A Cúpula de Líderes sobre o Clima reunirá hoje (22/4) dezenas de representantes das principais economias do mundo para discutir formas de frear o avanço do aquecimento global e de reduzir os impactos das mudanças climáticas no planeta.

Promessa de campanha do presidente dos Estados Unidos, Joe Biden, a Cúpula de Líderes sobre o Clima reunirá dezenas de representantes das principais economias do mundo nesta quinta e sexta-feira (23) para discutir formas de frear o avanço do aquecimento global e de reduzir os impactos das mudanças climáticas no planeta. A consequência mais óbvia e certa desse movimento para a economia, seria o retorno de investimentos externos, cujo volume tem sido prejudicado por um avanço do risco-país.
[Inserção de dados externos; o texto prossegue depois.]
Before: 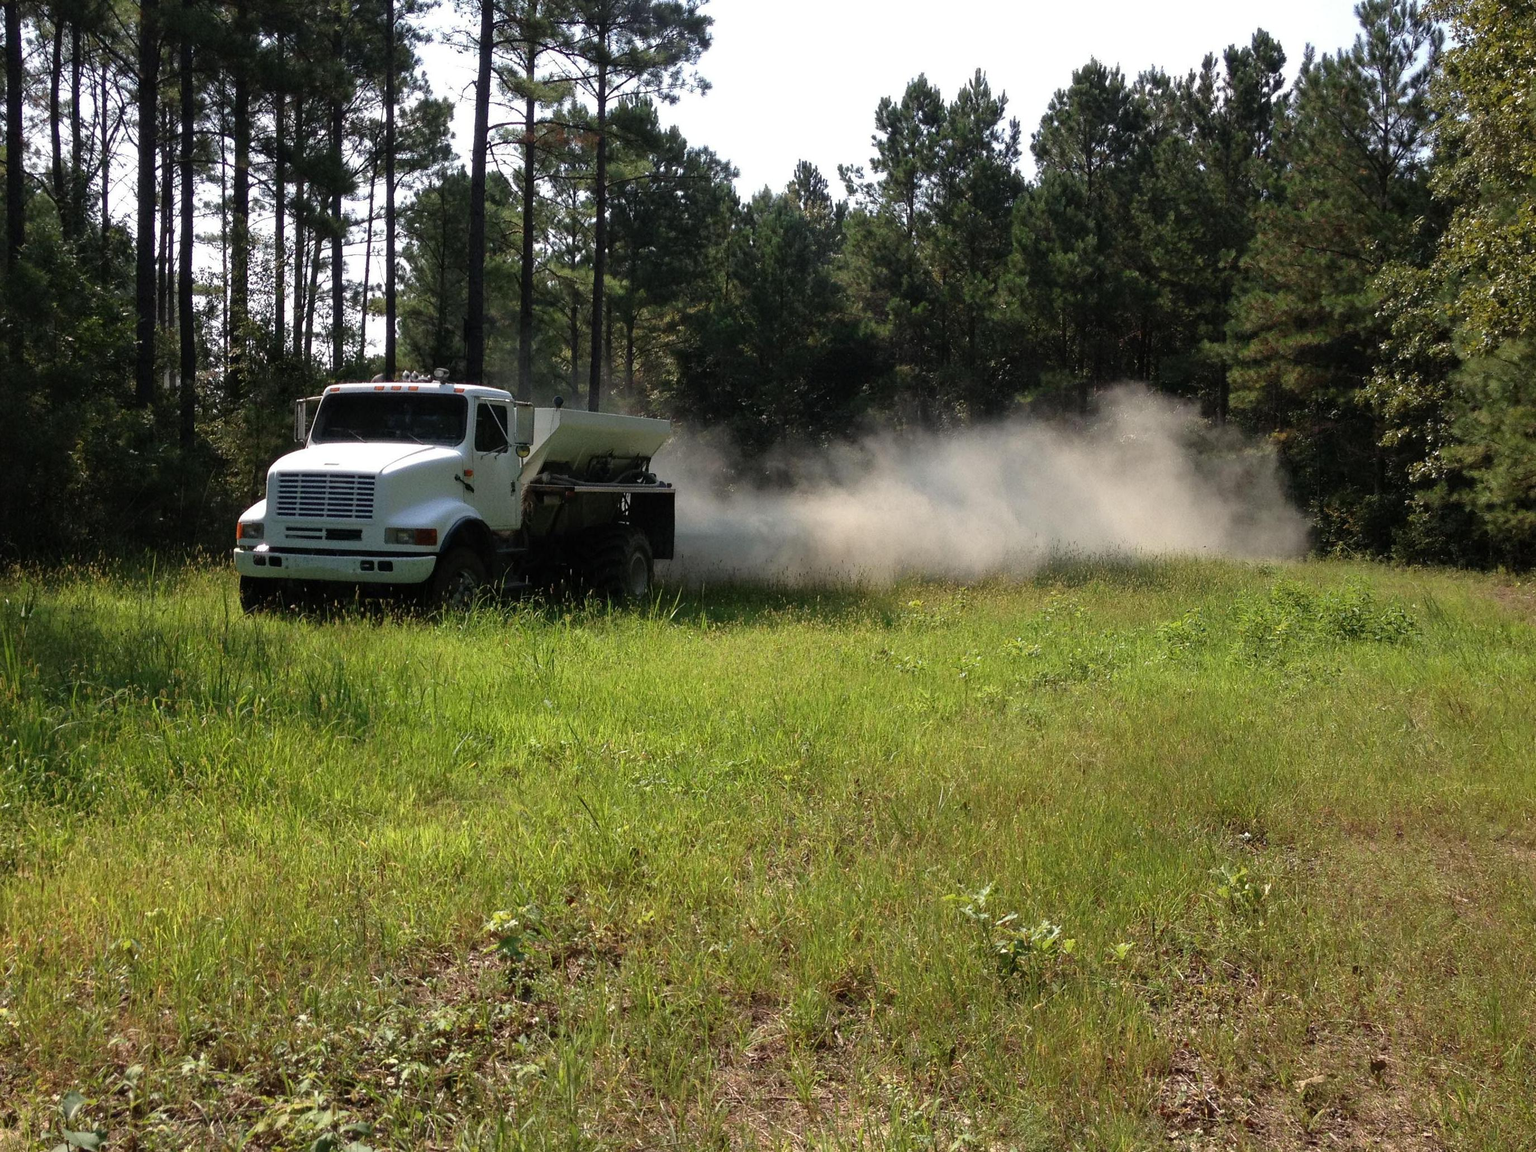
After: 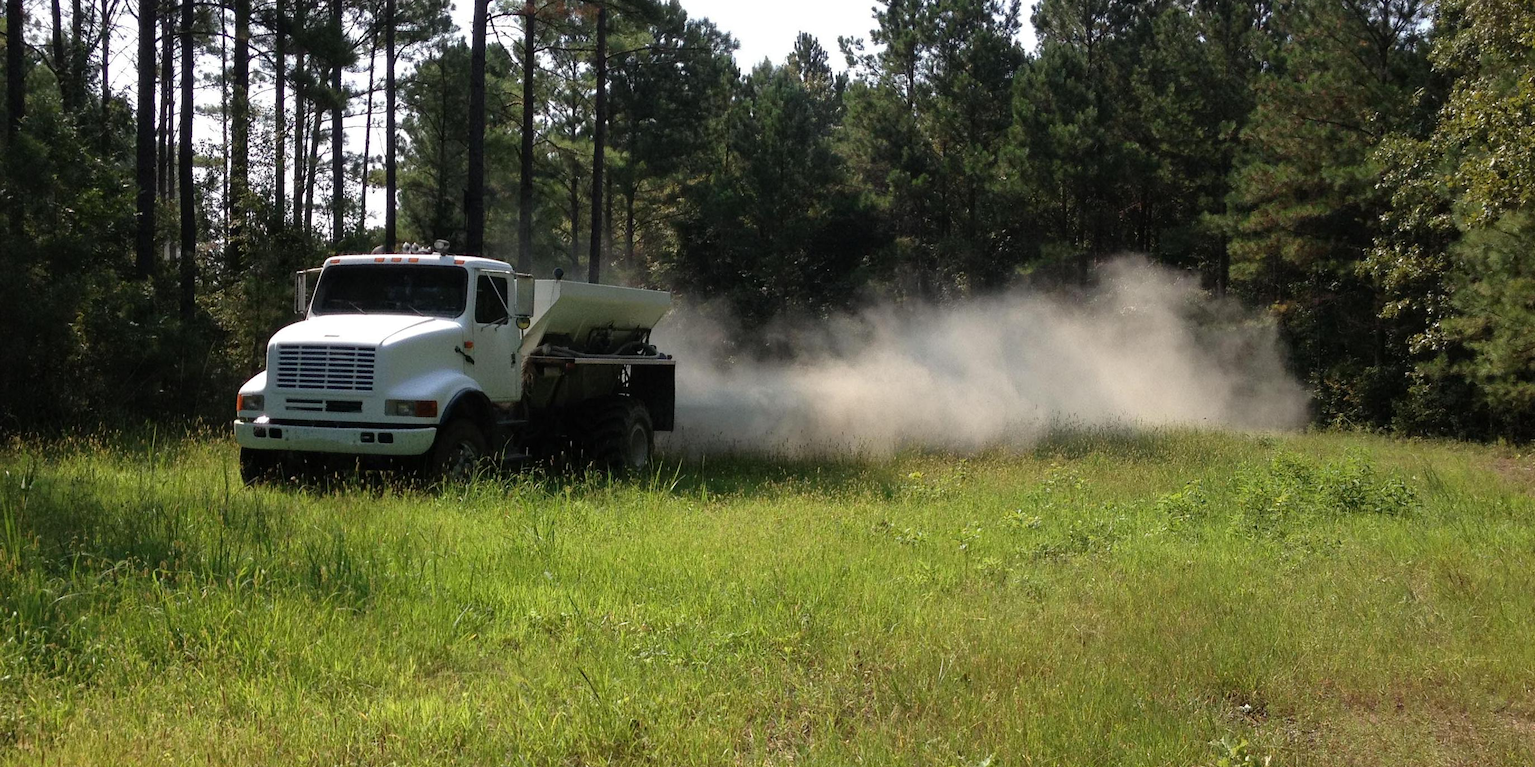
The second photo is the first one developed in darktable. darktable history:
crop: top 11.166%, bottom 22.168%
tone equalizer: on, module defaults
O governo Bolsonaro é simpático aos temas que serão tratados na cúpula do clima e a última versão do discurso que o presidente Jair Bolsonaro fará na Cúpula de Líderes contém três anúncios considerados os grandes sinais que o governo brasileiro pretende fazer ao mundo para demonstrar a guinada na política ambiental. O primeiro é pelo menos duplicar recursos para a fiscalização ambiental, cujo valor hoje é de R$ 115 milhões. O segundo é a antecipação da neutralidade climática de 2060 para 2050, o que significa zerar o balanço das emissões de gás carbônico. Pelo Acordo de Paris, o Brasil se comprometeu a fazer isso até 2060. O terceiro é assegurar que haja uma meta em percentual de redução do desmatamento ilegal já para 2021.

Mas o Brasil não conseguirá avanços consideráveis nas pautas climáticas sem contar com apoio internacional. Para garantir o avanço e tirar o projeto do papel, será necessário um recurso na ordem de US$ 1 bilhão que será solicitado aos Estados Unidos para combater o desmatamento na Amazônia. O projeto prevê que parte dos recursos seja usada para bancar dez batalhões da Força Nacional durante um ano. De acordo com a proposta, o efetivo de 3.500 homens se somaria a 1.500 bombeiros e 3.300 brigadistas do IBama e do ICMBio. O plano do ministro do Meio Ambiente, Ricardo Salles, será apresentado ao governo norte-americano na Cúpula dos Líderes sobre o Clima, encontro convocado pelo presidente dos EUA, Joe Biden. A proposta também prevê a contratação e treinamento de 10 mil homens para atuar como guardas-parques em unidades de conservação. A ideia do governo brasileiro é que esses possíveis contratados sejam tirados das atividades ilegais e passem a atuar na fiscalização da floresta.